### Tasks to perform:
**1.** Quote exactly the section of the VM patch email that begins with the words containing "On Fri, 1 Jan" and ends with "start shrinking it.".
**2.** Extend the VM patch email from the point where it stops.

### Passage to read:
----------
From mboxrd@z Thu Jan  1 00:00:00 1970
Received: from penguin.e-mind.com (penguin.e-mind.com [195.223.140.120])
	by kvack.org (8.8.7/8.8.7) with ESMTP id WAA24923
	for <linux-mm@kvack.org>; Fri, 1 Jan 1999 22:29:22 -0500
Date: Sat, 2 Jan 1999 04:03:57 +0100 (CET)
From: Andrea Arcangeli <andrea@e-mind.com>
Subject: Re: [patch] new-vm improvement [Re: 2.2.0 Bug summary]
In-Reply-To: <Pine.LNX.3.96.990101203728.301B-100000@laser.bogus>
Message-ID: <Pine.LNX.3.96.990102035228.299B-100000@laser.bogus>
MIME-Version: 1.0
Content-Type: TEXT/PLAIN; charset=US-ASCII
Sender: owner-linux-mm@kvack.org
To: Benjamin Redelings I <bredelin@ucsd.edu>, "Stephen C. Tweedie" <sct@redhat.com>, Linus Torvalds <torvalds@transmeta.com>, Steve Bergman <steve@netplus.net>
Cc: linux-kernel@vger.rutgers.edu, Alan Cox <alan@lxorguk.ukuu.org.uk>, Rik van Riel <H.H.vanRiel@phys.uu.nl>, linux-mm@kvack.org
List-ID: <linux-mm.kvack.org>

On Fri, 1 Jan 1999, Andrea Arcangeli wrote:

> I rediffed my VM patch against test1-patch-2.2.0-pre3.gz. I also fixed
> some bug (not totally critical but..) pointed out by Linus in my last
> code. I also changed the shrink_mmap(0) to shrink_mmap(priority) because
> it was completly sucking a lot performance. There is no need to do a
> shrink_mmap(0) for example if the cache/buffer are under min. In such case
> we must allow the swap_out() to grow the cache before start shrinking it.
> 
> So basically this new patch is _far_ more efficient than the last
> one (I never seen so good/stable/fast behavior before!).

Hmm, I just found a big problem, the patch was perfect as far as there was
no I/O bound application running.
----------
### Excerpted data:
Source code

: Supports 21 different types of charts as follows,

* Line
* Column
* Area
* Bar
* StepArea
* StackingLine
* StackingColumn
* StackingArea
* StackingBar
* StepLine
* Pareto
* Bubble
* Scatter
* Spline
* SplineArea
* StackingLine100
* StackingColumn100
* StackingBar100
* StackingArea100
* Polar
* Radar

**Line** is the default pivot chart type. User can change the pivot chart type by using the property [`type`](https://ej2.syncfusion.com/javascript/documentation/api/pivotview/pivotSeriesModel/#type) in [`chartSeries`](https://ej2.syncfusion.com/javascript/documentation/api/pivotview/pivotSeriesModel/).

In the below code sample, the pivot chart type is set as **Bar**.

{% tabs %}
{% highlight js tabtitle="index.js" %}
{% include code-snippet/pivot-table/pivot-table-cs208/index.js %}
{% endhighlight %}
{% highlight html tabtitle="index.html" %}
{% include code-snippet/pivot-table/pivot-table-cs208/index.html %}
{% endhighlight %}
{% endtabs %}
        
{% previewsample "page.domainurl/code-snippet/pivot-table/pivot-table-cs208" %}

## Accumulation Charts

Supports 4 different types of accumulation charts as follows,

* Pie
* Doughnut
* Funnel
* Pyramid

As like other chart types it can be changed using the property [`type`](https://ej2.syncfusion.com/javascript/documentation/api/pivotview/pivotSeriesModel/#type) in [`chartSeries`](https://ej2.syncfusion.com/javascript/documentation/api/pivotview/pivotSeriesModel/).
----------
### Your responses:
**1.**
On Fri, 1 Jan 1999, Andrea Arcangeli wrote:

> I rediffed my VM patch against test1-patch-2.2.0-pre3.gz. I also fixed
> some bug (not totally critical but..) pointed out by Linus in my last
> code. I also changed the shrink_mmap(0) to shrink_mmap(priority) because
> it was completly sucking a lot performance. There is no need to do a
> shrink_mmap(0) for example if the cache/buffer are under min. In such case
> we must allow the swap_out() to grow the cache before start shrinking it.

**2.**
When a I/O bound application start to read/write throught the fs, the
buffer and the cache grows, so kswapd has to use do_free_user_and_cache()
to make space for the new data in the cache.

The problem with my last approch is that do_free_user_and_cache() was
always generating I/O to async put some part of user memory to the swap.
This had a _bad_ impact in I/O performance of the I/O bound process :(.

I am the first guy that I hate to see some swapin/swapout while there are
tons of free memory used in cache/buffers.

So I obviously changed something. This new patch fix the problem
fine, even if it doesn't achieve the same iteractive performance as before
under heavily swapping (but it's near), it's a bit more sane ;).
The system is still perfectly balanced thought and now there aren't not
unnecessary swapin/swapout under heavy fs operation while there is a lot of
memory freeable.

Since to be happy I always need to change something more than what needed,
I also moved kmemcachereap with shrink_dcache().

Here is a new patch against test1-pre3. Steve if you are going
to make comparison let me know the results of course! Thanks.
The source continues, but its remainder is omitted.